La reunión del Consejo del Salario terminó este viernes sin acuerdo, luego de que la CGT y las dos CTA decidieran retirarse del encuentro por el rechazo del Gobierno a realizar la instancia plenaria de manera presencial.
Las centrales sindicales participaron de la comisión técnica, donde cada sector presentó su propuesta. Sin embargo, ante la continuidad de la modalidad virtual, anunciaron que no participarían de la reunión plenaria en la que debía buscarse un consenso o avanzar hacia una votación.
En ese marco, el sector sindical planteó un salario mínimo, vital y móvil de $911.000 para julio y $993.000 para diciembre. Del otro lado, los representantes empresariales propusieron incrementos del 1,8% en septiembre y del 1,7% entre octubre y abril, hasta alcanzar los $468.000 en abril de 2027.
La oferta fue rechazada por los gremios. El cotitular de la CGT, Jorge Sola, sostuvo que el planteo empresarial era insuficiente y afirmó: “Lo que ofrecieron no alcanza ni para un kilo de pan”.

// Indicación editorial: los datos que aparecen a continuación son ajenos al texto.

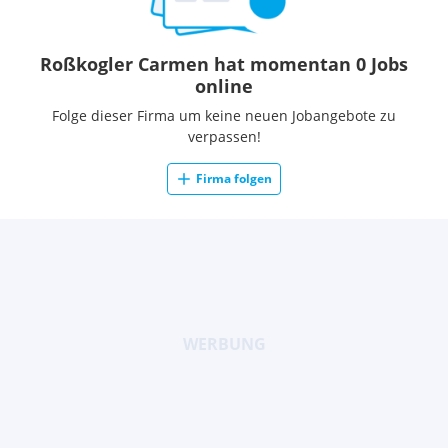
Roßkogler Carmen hat momentan 0 Jobs
online
Folge dieser Firma um keine neuen Jobangebote zu
verpassen!
Firma folgen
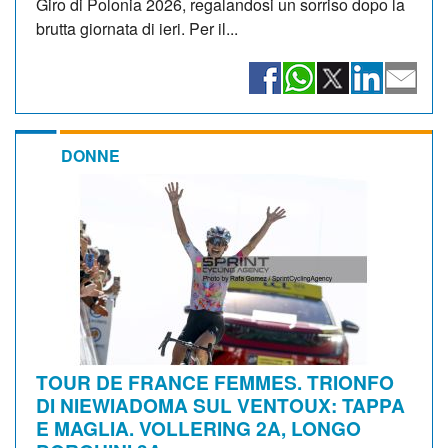
Giro di Polonia 2026, regalandosi un sorriso dopo la
brutta giornata di ieri. Per il...
DONNE
TOUR DE FRANCE FEMMES. TRIONFO
DI NIEWIADOMA SUL VENTOUX: TAPPA
E MAGLIA. VOLLERING 2A, LONGO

El dirigente también cuestionó la falta de presencialidad y afirmó que la modalidad utilizada “vacía de contenido” la negociación. Además, señaló que el secretario de Trabajo no participó del encuentro, que estuvo encabezado por la subsecretaria de Trabajo, Claudia Testa.
Desde el Gobierno defendieron la realización virtual de la reunión y rechazaron las críticas sindicales. Fuentes del Ministerio de Capital Humano calificaron la postura gremial como un “show” y señalaron que el formato permite dejar un registro de lo discutido.
Tras el retiro de las centrales obreras, el plenario no pudo avanzar con normalidad. De esta manera, el Gobierno podría terminar fijando por decreto el nuevo salario mínimo, ante la falta de un acuerdo entre los sectores que integran el Consejo.
Los sindicatos también reclamaron la reactivación de las comisiones de Formación Profesional, Empleo y Productividad. Sola anticipó además que presentarán una denuncia ante la Organización Internacional del Trabajo (OIT) por la falta de un ámbito de diálogo tripartito.
La CGT y las CTA cuestionaron especialmente el monto ofrecido para los próximos meses. Cristian Jerónimo, otro de los cotitulares de la CGT, afirmó que llevar el salario mínimo a $468.000 recién en abril de 2027 es “irrisorio” y adelantó que los gremios no convalidarán la propuesta.
Por su parte, dirigentes como Sergio Romero, de la CGT, y Rodolfo Aguiar, de la CTA Autónoma, también rechazaron la propuesta. Aguiar sostuvo que el salario mínimo terminó convertido en “un subsidio” y reclamó que el Consejo funcione como una instancia de negociación para los trabajadores que no cuentan con paritarias.